Действительно, в продолжительный период негласного существования конфуцианства из всех трудов его ученых мы можем указать разве на одни только комментарии, сделанные на Чунь-цю по части истории. Вся же деятельность первых конфуцианцев выразилась в многочисленном ряде статей, относящихся к церемониям. Эти статьи собраны были в одну книгу (Ли-цзи – собрание церемоний). Сюда же должно отнести и Сяо-цзин, книгу о почтительности к родителям, равно как и упоминаемые уже Цзя-юй, Лунь-юй и Мэн-цзы. Пожалуй, это были своего рода комментарии на Ли-цзин, каноническую книгу церемоний, приписываемую Конфуцию, и о котором в ней, впрочем, не упоминается; но здесь уж основная мысль Конфуция могла значительно измениться. Если сохранилось Ли-цзи, то почему бы не сохраниться и Ли-цзину, если б он был действительно написан. Правда, что Конфуций не мог обойти такого важного вопроса, как церемонии, или, что то же, как мы сейчас увидим, нравственность. Для нравственных начал был им принят Шу-цзин; нравственную оценку дает он и в Чунь-цю; в Лунь-юй'е ему влагают в уста следующий нравственный отзыв и о Ши-цзине: 300 стихов Ши-цзина заключаются в одном слове: «не помышляй дурно». Но большая разница – искать в истории законов и выводов для нравственности, или из придуманных, или, пожалуй, добытых из истории законов нравственности делать предписания для всей будущей жизни народа, останавливать всякое историческое развитие. Стоит только заглянуть в первые страницы Лунь-юй'я, чтобы видеть, что вскоре после Конфуция началась борьба, чему отдать предпочтение – нравственности или науке? «Учиться и с каждым днем совершенствоваться не так же ли приятно, как встретиться с другом, пришедшим из далеких стран?» «Молодой человек должен быть почтителен к родителям, солиден и честен, любить добро. Все же свободное от этого время он должен употреблять на свое обучение». Но затем Цзы-ся, ученик Конфуция, говорит положительно вслед за последним изречением: «Если кто истинно любит добро, служит родителям со всею тщательностию, государю со всею преданностию, обращается с друзьями с искренностию, хотя бы другие и называли того невежей, я назову его ученым!»

++++++

Что нужно сделать: В какую книгу, согласно отрывку, были собраны статьи первых конфуцианцев, относящиеся к церемониям? Материал никак не связан с отрывком.

Исходные данные:
++++++

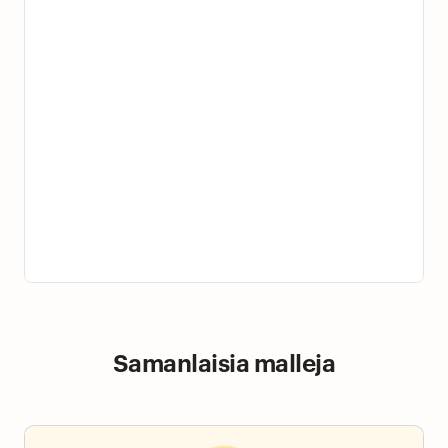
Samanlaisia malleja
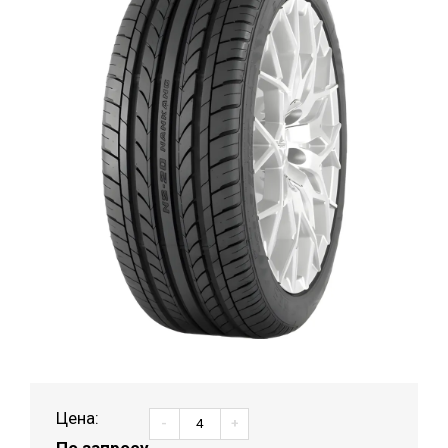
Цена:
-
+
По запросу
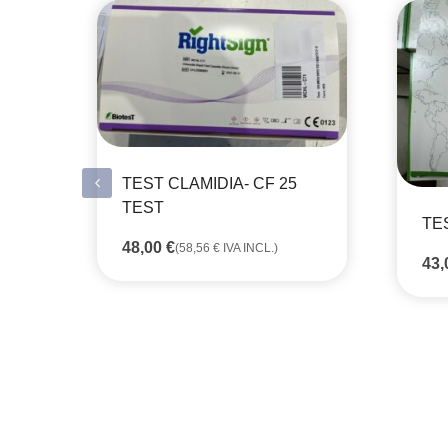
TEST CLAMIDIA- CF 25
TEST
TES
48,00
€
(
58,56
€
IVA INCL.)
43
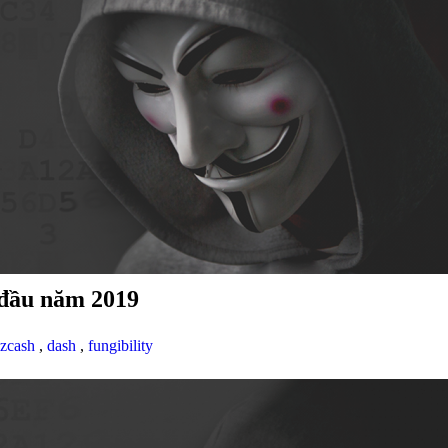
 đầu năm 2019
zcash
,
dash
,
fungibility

++++++

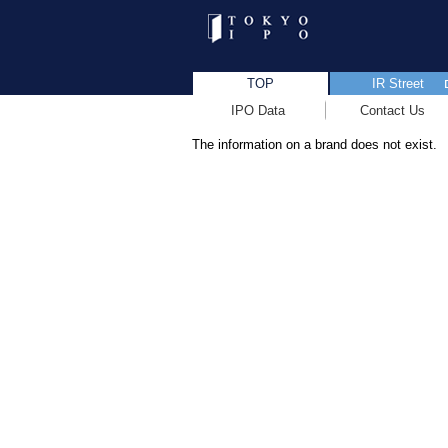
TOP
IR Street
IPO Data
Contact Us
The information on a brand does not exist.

++++++

Результат задания: В Ли-цзи, собрание церемоний.